### Action item
Write out each record below exactly, but not the pictures.

### Extracted records

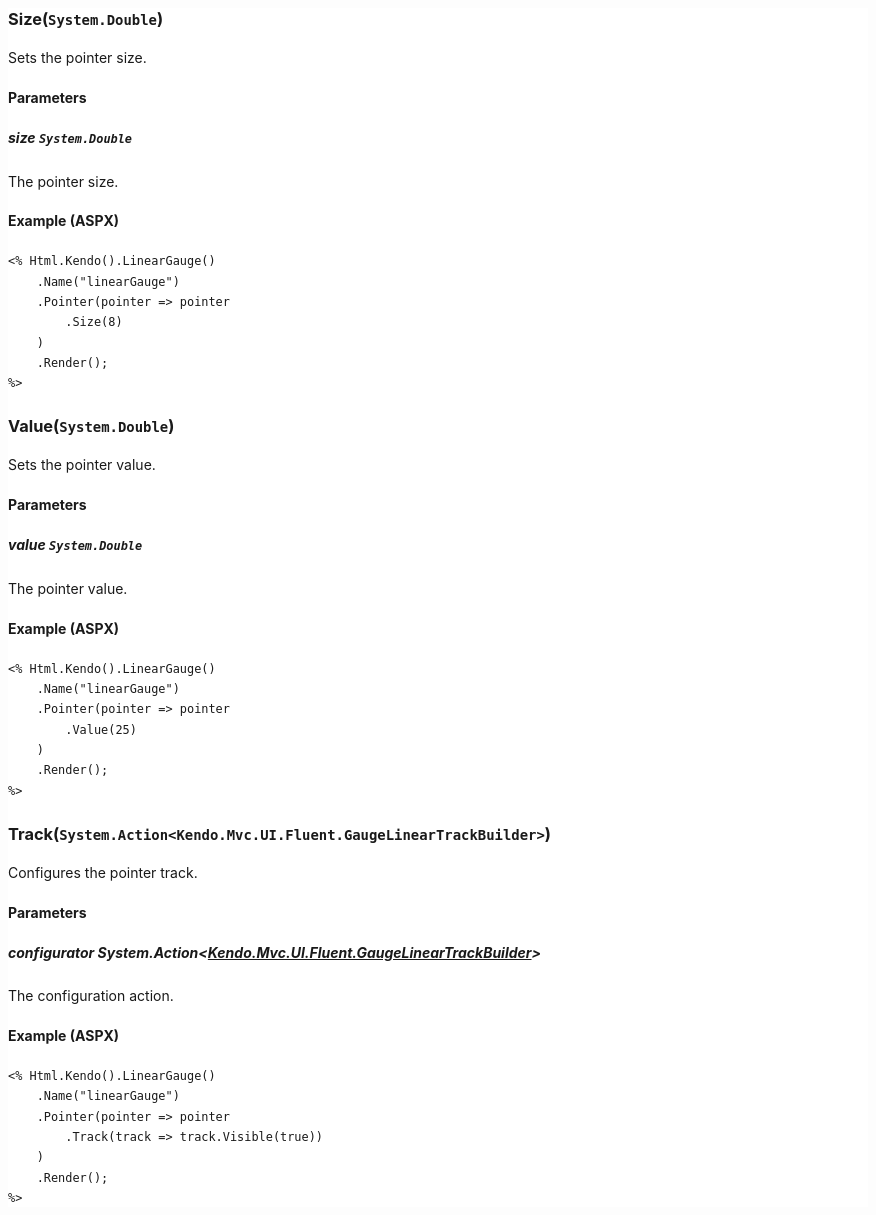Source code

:
### Size(`System.Double`)
Sets the pointer size.


#### Parameters

##### size `System.Double`
The pointer size.




#### Example (ASPX)
    <% Html.Kendo().LinearGauge()
        .Name("linearGauge")
        .Pointer(pointer => pointer
            .Size(8)
        )
        .Render();
    %>


### Value(`System.Double`)
Sets the pointer value.


#### Parameters

##### value `System.Double`
The pointer value.




#### Example (ASPX)
    <% Html.Kendo().LinearGauge()
        .Name("linearGauge")
        .Pointer(pointer => pointer
            .Value(25)
        )
        .Render();
    %>


### Track(`System.Action<Kendo.Mvc.UI.Fluent.GaugeLinearTrackBuilder>`)
Configures the pointer track.


#### Parameters

##### configurator System.Action<[Kendo.Mvc.UI.Fluent.GaugeLinearTrackBuilder](/api/wrappers/aspnet-mvc/Kendo.Mvc.UI.Fluent/GaugeLinearTrackBuilder)>
The configuration action.




#### Example (ASPX)
    <% Html.Kendo().LinearGauge()
        .Name("linearGauge")
        .Pointer(pointer => pointer
            .Track(track => track.Visible(true))
        )
        .Render();
    %>



 
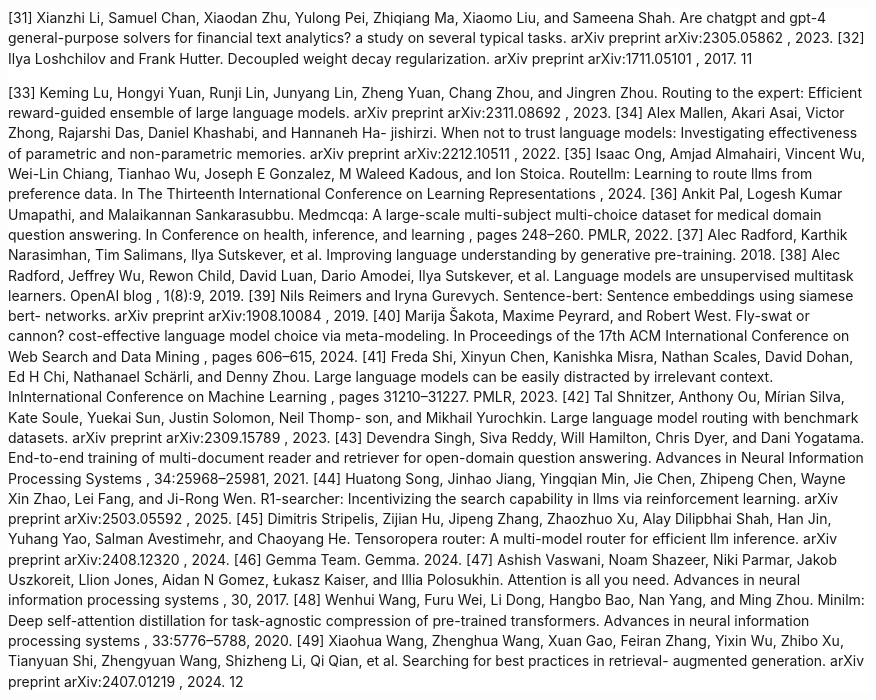 [31] Xianzhi Li, Samuel Chan, Xiaodan Zhu, Yulong Pei, Zhiqiang Ma, Xiaomo Liu, and Sameena
Shah. Are chatgpt and gpt-4 general-purpose solvers for financial text analytics? a study on
several typical tasks. arXiv preprint arXiv:2305.05862 , 2023.
[32] Ilya Loshchilov and Frank Hutter. Decoupled weight decay regularization. arXiv preprint
arXiv:1711.05101 , 2017.
11

[33] Keming Lu, Hongyi Yuan, Runji Lin, Junyang Lin, Zheng Yuan, Chang Zhou, and Jingren
Zhou. Routing to the expert: Efficient reward-guided ensemble of large language models. arXiv
preprint arXiv:2311.08692 , 2023.
[34] Alex Mallen, Akari Asai, Victor Zhong, Rajarshi Das, Daniel Khashabi, and Hannaneh Ha-
jishirzi. When not to trust language models: Investigating effectiveness of parametric and
non-parametric memories. arXiv preprint arXiv:2212.10511 , 2022.
[35] Isaac Ong, Amjad Almahairi, Vincent Wu, Wei-Lin Chiang, Tianhao Wu, Joseph E Gonzalez,
M Waleed Kadous, and Ion Stoica. Routellm: Learning to route llms from preference data. In
The Thirteenth International Conference on Learning Representations , 2024.
[36] Ankit Pal, Logesh Kumar Umapathi, and Malaikannan Sankarasubbu. Medmcqa: A large-scale
multi-subject multi-choice dataset for medical domain question answering. In Conference on
health, inference, and learning , pages 248–260. PMLR, 2022.
[37] Alec Radford, Karthik Narasimhan, Tim Salimans, Ilya Sutskever, et al. Improving language
understanding by generative pre-training. 2018.
[38] Alec Radford, Jeffrey Wu, Rewon Child, David Luan, Dario Amodei, Ilya Sutskever, et al.
Language models are unsupervised multitask learners. OpenAI blog , 1(8):9, 2019.
[39] Nils Reimers and Iryna Gurevych. Sentence-bert: Sentence embeddings using siamese bert-
networks. arXiv preprint arXiv:1908.10084 , 2019.
[40] Marija Šakota, Maxime Peyrard, and Robert West. Fly-swat or cannon? cost-effective language
model choice via meta-modeling. In Proceedings of the 17th ACM International Conference on
Web Search and Data Mining , pages 606–615, 2024.
[41] Freda Shi, Xinyun Chen, Kanishka Misra, Nathan Scales, David Dohan, Ed H Chi, Nathanael
Schärli, and Denny Zhou. Large language models can be easily distracted by irrelevant context.
InInternational Conference on Machine Learning , pages 31210–31227. PMLR, 2023.
[42] Tal Shnitzer, Anthony Ou, Mírian Silva, Kate Soule, Yuekai Sun, Justin Solomon, Neil Thomp-
son, and Mikhail Yurochkin. Large language model routing with benchmark datasets. arXiv
preprint arXiv:2309.15789 , 2023.
[43] Devendra Singh, Siva Reddy, Will Hamilton, Chris Dyer, and Dani Yogatama. End-to-end
training of multi-document reader and retriever for open-domain question answering. Advances
in Neural Information Processing Systems , 34:25968–25981, 2021.
[44] Huatong Song, Jinhao Jiang, Yingqian Min, Jie Chen, Zhipeng Chen, Wayne Xin Zhao, Lei Fang,
and Ji-Rong Wen. R1-searcher: Incentivizing the search capability in llms via reinforcement
learning. arXiv preprint arXiv:2503.05592 , 2025.
[45] Dimitris Stripelis, Zijian Hu, Jipeng Zhang, Zhaozhuo Xu, Alay Dilipbhai Shah, Han Jin,
Yuhang Yao, Salman Avestimehr, and Chaoyang He. Tensoropera router: A multi-model router
for efficient llm inference. arXiv preprint arXiv:2408.12320 , 2024.
[46] Gemma Team. Gemma. 2024.
[47] Ashish Vaswani, Noam Shazeer, Niki Parmar, Jakob Uszkoreit, Llion Jones, Aidan N Gomez,
Łukasz Kaiser, and Illia Polosukhin. Attention is all you need. Advances in neural information
processing systems , 30, 2017.
[48] Wenhui Wang, Furu Wei, Li Dong, Hangbo Bao, Nan Yang, and Ming Zhou. Minilm: Deep
self-attention distillation for task-agnostic compression of pre-trained transformers. Advances
in neural information processing systems , 33:5776–5788, 2020.
[49] Xiaohua Wang, Zhenghua Wang, Xuan Gao, Feiran Zhang, Yixin Wu, Zhibo Xu, Tianyuan
Shi, Zhengyuan Wang, Shizheng Li, Qi Qian, et al. Searching for best practices in retrieval-
augmented generation. arXiv preprint arXiv:2407.01219 , 2024.
12
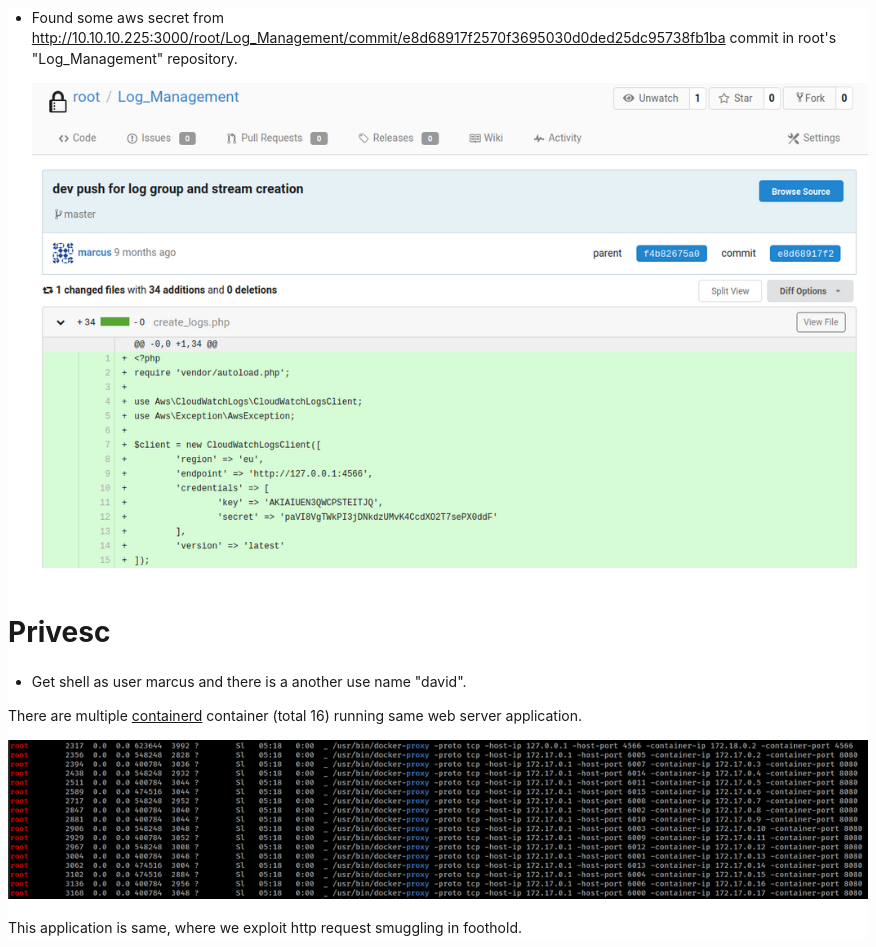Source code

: * Found some aws secret from http://10.10.10.225:3000/root/Log_Management/commit/e8d68917f2570f3695030d0ded25dc95738fb1ba commit in root's "Log_Management" repository.
  

  ![](/assets/img/posts/sink/aws-secret.png)

# Privesc

* Get shell as user marcus and there is a another use name "david".

There are multiple [containerd](https://containerd.io/) container (total 16) running same web server application.

![](/assets/img/posts/sink/container-servers.png)

This application is same, where we exploit http request smuggling in foothold.
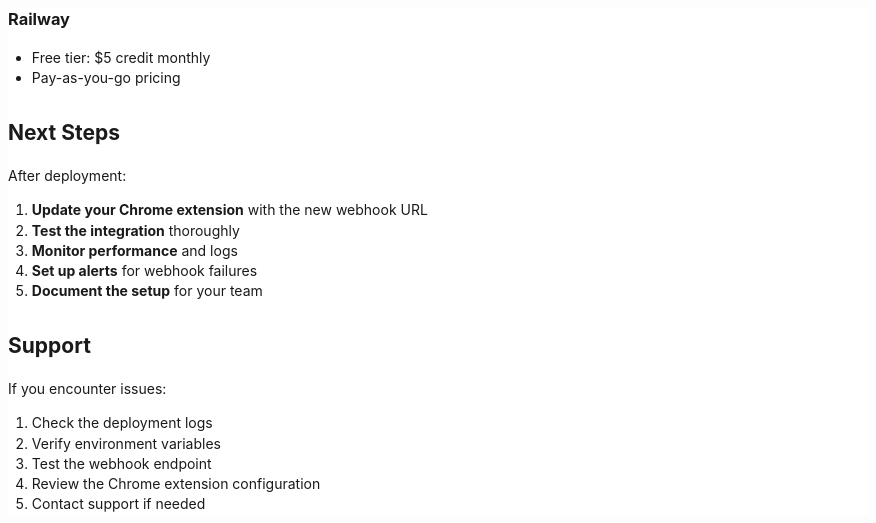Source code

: ### Railway
- Free tier: $5 credit monthly
- Pay-as-you-go pricing

## Next Steps

After deployment:

1. **Update your Chrome extension** with the new webhook URL
2. **Test the integration** thoroughly
3. **Monitor performance** and logs
4. **Set up alerts** for webhook failures
5. **Document the setup** for your team

## Support

If you encounter issues:

1. Check the deployment logs
2. Verify environment variables
3. Test the webhook endpoint
4. Review the Chrome extension configuration
5. Contact support if needed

### Problem solution
Source code

:
### Size(`System.Double`)
Sets the pointer size.


#### Parameters

##### size `System.Double`
The pointer size.




#### Example (ASPX)
    <% Html.Kendo().LinearGauge()
        .Name("linearGauge")
        .Pointer(pointer => pointer
            .Size(8)
        )
        .Render();
    %>


### Value(`System.Double`)
Sets the pointer value.


#### Parameters

##### value `System.Double`
The pointer value.




#### Example (ASPX)
    <% Html.Kendo().LinearGauge()
        .Name("linearGauge")
        .Pointer(pointer => pointer
            .Value(25)
        )
        .Render();
    %>


### Track(`System.Action<Kendo.Mvc.UI.Fluent.GaugeLinearTrackBuilder>`)
Configures the pointer track.


#### Parameters

##### configurator System.Action<[Kendo.Mvc.UI.Fluent.GaugeLinearTrackBuilder](/api/wrappers/aspnet-mvc/Kendo.Mvc.UI.Fluent/GaugeLinearTrackBuilder)>
The configuration action.




#### Example (ASPX)
    <% Html.Kendo().LinearGauge()
        .Name("linearGauge")
        .Pointer(pointer => pointer
            .Track(track => track.Visible(true))
        )
        .Render();
    %>



 
 [31] Xianzhi Li, Samuel Chan, Xiaodan Zhu, Yulong Pei, Zhiqiang Ma, Xiaomo Liu, and Sameena
Shah. Are chatgpt and gpt-4 general-purpose solvers for financial text analytics? a study on
several typical tasks. arXiv preprint arXiv:2305.05862 , 2023.
[32] Ilya Loshchilov and Frank Hutter. Decoupled weight decay regularization. arXiv preprint
arXiv:1711.05101 , 2017.
11

[33] Keming Lu, Hongyi Yuan, Runji Lin, Junyang Lin, Zheng Yuan, Chang Zhou, and Jingren
Zhou. Routing to the expert: Efficient reward-guided ensemble of large language models. arXiv
preprint arXiv:2311.08692 , 2023.
[34] Alex Mallen, Akari Asai, Victor Zhong, Rajarshi Das, Daniel Khashabi, and Hannaneh Ha-
jishirzi. When not to trust language models: Investigating effectiveness of parametric and
non-parametric memories. arXiv preprint arXiv:2212.10511 , 2022.
[35] Isaac Ong, Amjad Almahairi, Vincent Wu, Wei-Lin Chiang, Tianhao Wu, Joseph E Gonzalez,
M Waleed Kadous, and Ion Stoica. Routellm: Learning to route llms from preference data. In
The Thirteenth International Conference on Learning Representations , 2024.
[36] Ankit Pal, Logesh Kumar Umapathi, and Malaikannan Sankarasubbu. Medmcqa: A large-scale
multi-subject multi-choice dataset for medical domain question answering. In Conference on
health, inference, and learning , pages 248–260. PMLR, 2022.
[37] Alec Radford, Karthik Narasimhan, Tim Salimans, Ilya Sutskever, et al. Improving language
understanding by generative pre-training. 2018.
[38] Alec Radford, Jeffrey Wu, Rewon Child, David Luan, Dario Amodei, Ilya Sutskever, et al.
Language models are unsupervised multitask learners. OpenAI blog , 1(8):9, 2019.
[39] Nils Reimers and Iryna Gurevych. Sentence-bert: Sentence embeddings using siamese bert-
networks. arXiv preprint arXiv:1908.10084 , 2019.
[40] Marija Šakota, Maxime Peyrard, and Robert West. Fly-swat or cannon? cost-effective language
model choice via meta-modeling. In Proceedings of the 17th ACM International Conference on
Web Search and Data Mining , pages 606–615, 2024.
[41] Freda Shi, Xinyun Chen, Kanishka Misra, Nathan Scales, David Dohan, Ed H Chi, Nathanael
Schärli, and Denny Zhou. Large language models can be easily distracted by irrelevant context.
InInternational Conference on Machine Learning , pages 31210–31227. PMLR, 2023.
[42] Tal Shnitzer, Anthony Ou, Mírian Silva, Kate Soule, Yuekai Sun, Justin Solomon, Neil Thomp-
son, and Mikhail Yurochkin. Large language model routing with benchmark datasets. arXiv
preprint arXiv:2309.15789 , 2023.
[43] Devendra Singh, Siva Reddy, Will Hamilton, Chris Dyer, and Dani Yogatama. End-to-end
training of multi-document reader and retriever for open-domain question answering. Advances
in Neural Information Processing Systems , 34:25968–25981, 2021.
[44] Huatong Song, Jinhao Jiang, Yingqian Min, Jie Chen, Zhipeng Chen, Wayne Xin Zhao, Lei Fang,
and Ji-Rong Wen. R1-searcher: Incentivizing the search capability in llms via reinforcement
learning. arXiv preprint arXiv:2503.05592 , 2025.
[45] Dimitris Stripelis, Zijian Hu, Jipeng Zhang, Zhaozhuo Xu, Alay Dilipbhai Shah, Han Jin,
Yuhang Yao, Salman Avestimehr, and Chaoyang He. Tensoropera router: A multi-model router
for efficient llm inference. arXiv preprint arXiv:2408.12320 , 2024.
[46] Gemma Team. Gemma. 2024.
[47] Ashish Vaswani, Noam Shazeer, Niki Parmar, Jakob Uszkoreit, Llion Jones, Aidan N Gomez,
Łukasz Kaiser, and Illia Polosukhin. Attention is all you need. Advances in neural information
processing systems , 30, 2017.
[48] Wenhui Wang, Furu Wei, Li Dong, Hangbo Bao, Nan Yang, and Ming Zhou. Minilm: Deep
self-attention distillation for task-agnostic compression of pre-trained transformers. Advances
in neural information processing systems , 33:5776–5788, 2020.
[49] Xiaohua Wang, Zhenghua Wang, Xuan Gao, Feiran Zhang, Yixin Wu, Zhibo Xu, Tianyuan
Shi, Zhengyuan Wang, Shizheng Li, Qi Qian, et al. Searching for best practices in retrieval-
augmented generation. arXiv preprint arXiv:2407.01219 , 2024.
12
Source code

: * Found some aws secret from http://10.10.10.225:3000/root/Log_Management/commit/e8d68917f2570f3695030d0ded25dc95738fb1ba commit in root's "Log_Management" repository.
  

  ![](/assets/img/posts/sink/aws-secret.png)

# Privesc

* Get shell as user marcus and there is a another use name "david".

There are multiple [containerd](https://containerd.io/) container (total 16) running same web server application.

![](/assets/img/posts/sink/container-servers.png)

This application is same, where we exploit http request smuggling in foothold.
Source code

: ### Railway
- Free tier: $5 credit monthly
- Pay-as-you-go pricing

## Next Steps

After deployment:

1. **Update your Chrome extension** with the new webhook URL
2. **Test the integration** thoroughly
3. **Monitor performance** and logs
4. **Set up alerts** for webhook failures
5. **Document the setup** for your team

## Support

If you encounter issues:

1. Check the deployment logs
2. Verify environment variables
3. Test the webhook endpoint
4. Review the Chrome extension configuration
5. Contact support if needed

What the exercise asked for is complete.